Hotovely: “My outlook has two motivations. First, my deep belief in our right to the Land of Israel. Shiloh and Beit El settlements are, for me, the land of our forefathers in the full sense of the term. The second thing is that I do not ignore the fact that there are Palestinians here. Both the left and the right chose to shut their eyes to the fact that there are human beings here. The left chose to do it by building a fence and deciding that they just don’t want to see them, and the right simply said, ‘We will continue and see what happens.’ We have reached a critical point, a situation in which the entire Zionist enterprise is under threat, because the international community now disputes the legitimacy of our defense of Sderot and Ashkelon, not the legitimacy of building a settler outpost.”

The international community takes that stance because we are still occupiers. There will be greater legitimacy when the occupation ends.

“We did not get legitimacy in return for our previous withdrawals. Worse, the harm we are inflicting on the Palestinian population has become far more mortal. Our instruments of defense became tanks and planes, and that is always worse than policing operations that are done when you control the ground.

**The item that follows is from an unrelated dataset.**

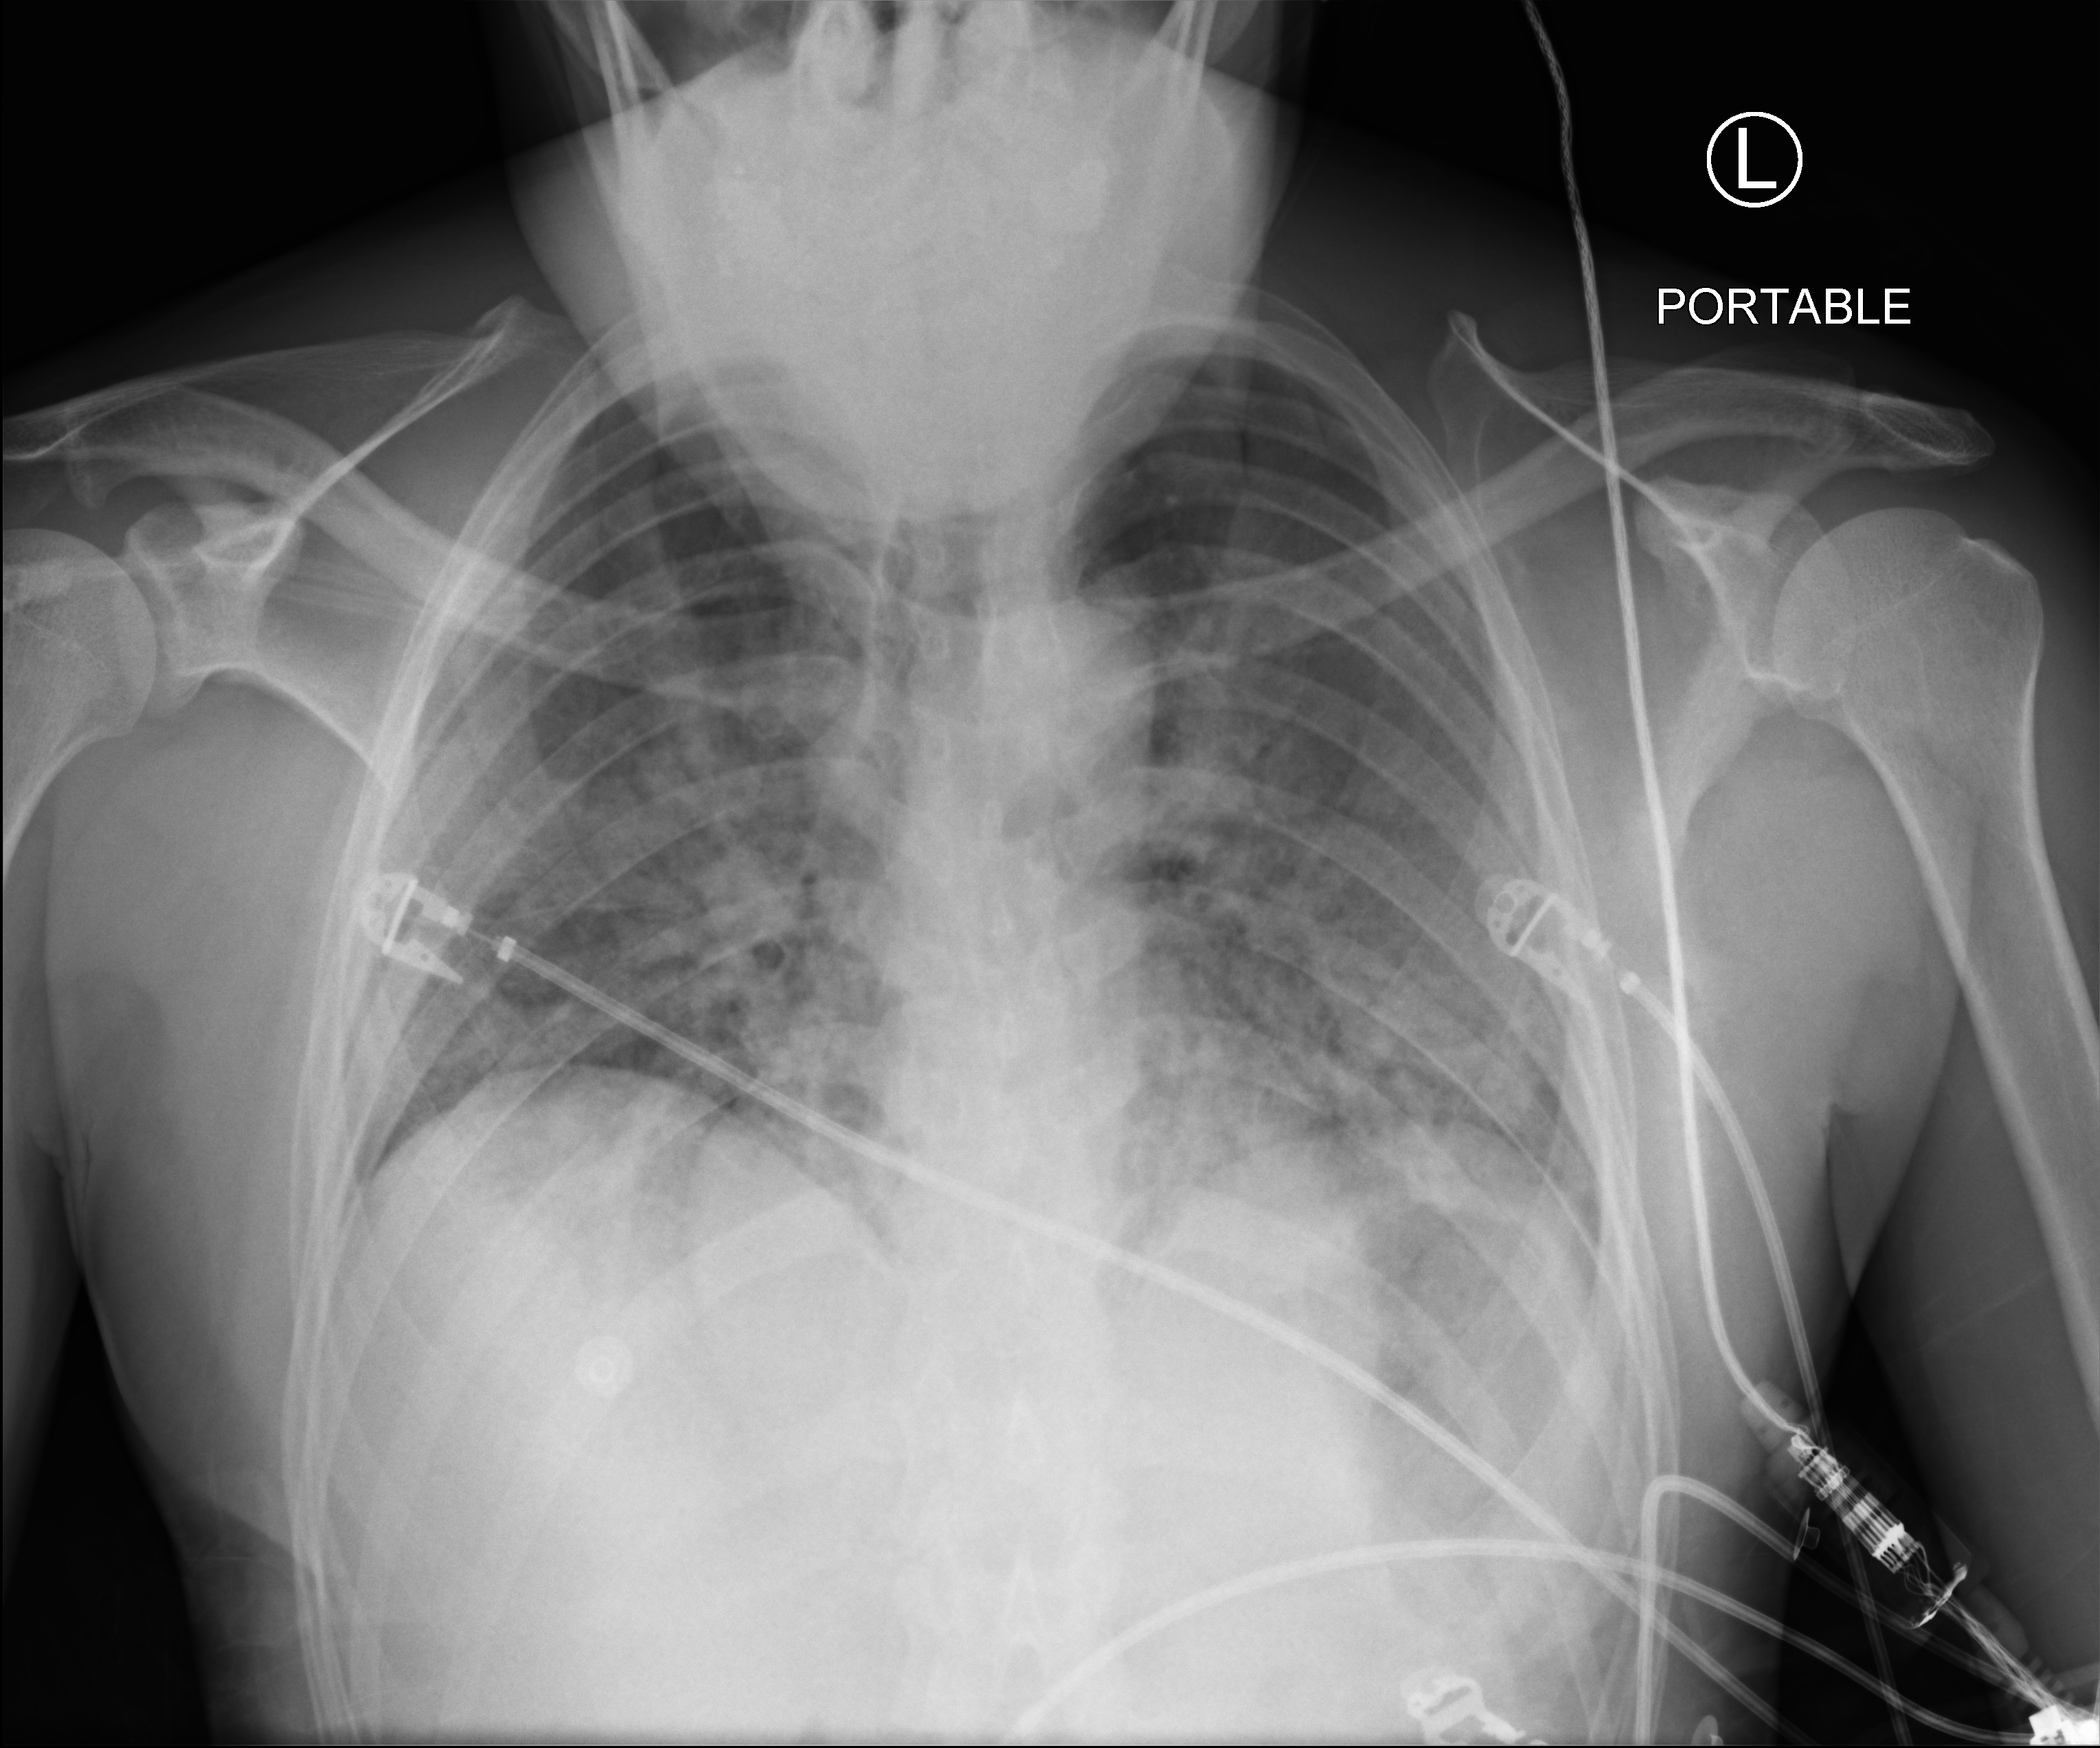
Bedside chest radiograph (computed radiography); anteroposterior (AP) projection. Male patient hospitalised with COVID-19, age 18–59 years.
Admission-level facts for this patient (not findings on this image; timing relative to this image not recorded): length of hospital stay: 14 days; admitted to intensive care during this hospital stay: yes; other chronic lung disease (admission record): no.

“The assumption of the left is that once it hides behind the international border, everything will be permitted. But it’s clear already now that not everything is permitted and that the principle of proportionality is shackling Israel in Gaza – so what will happen in Judea and Samaria? In fact, it goes even deeper. There is a moral failure here. After all, the left has long since stopped talking about peace and is resorting to a terminology of separation and segregation. They are also convinced that the confrontation will continue even afterward. The result is a solution that perpetuates the conflict and turns us from occupiers into perpetrators of massacres, to put it bluntly. It’s the left that made us a crueler nation and also put our security at risk.”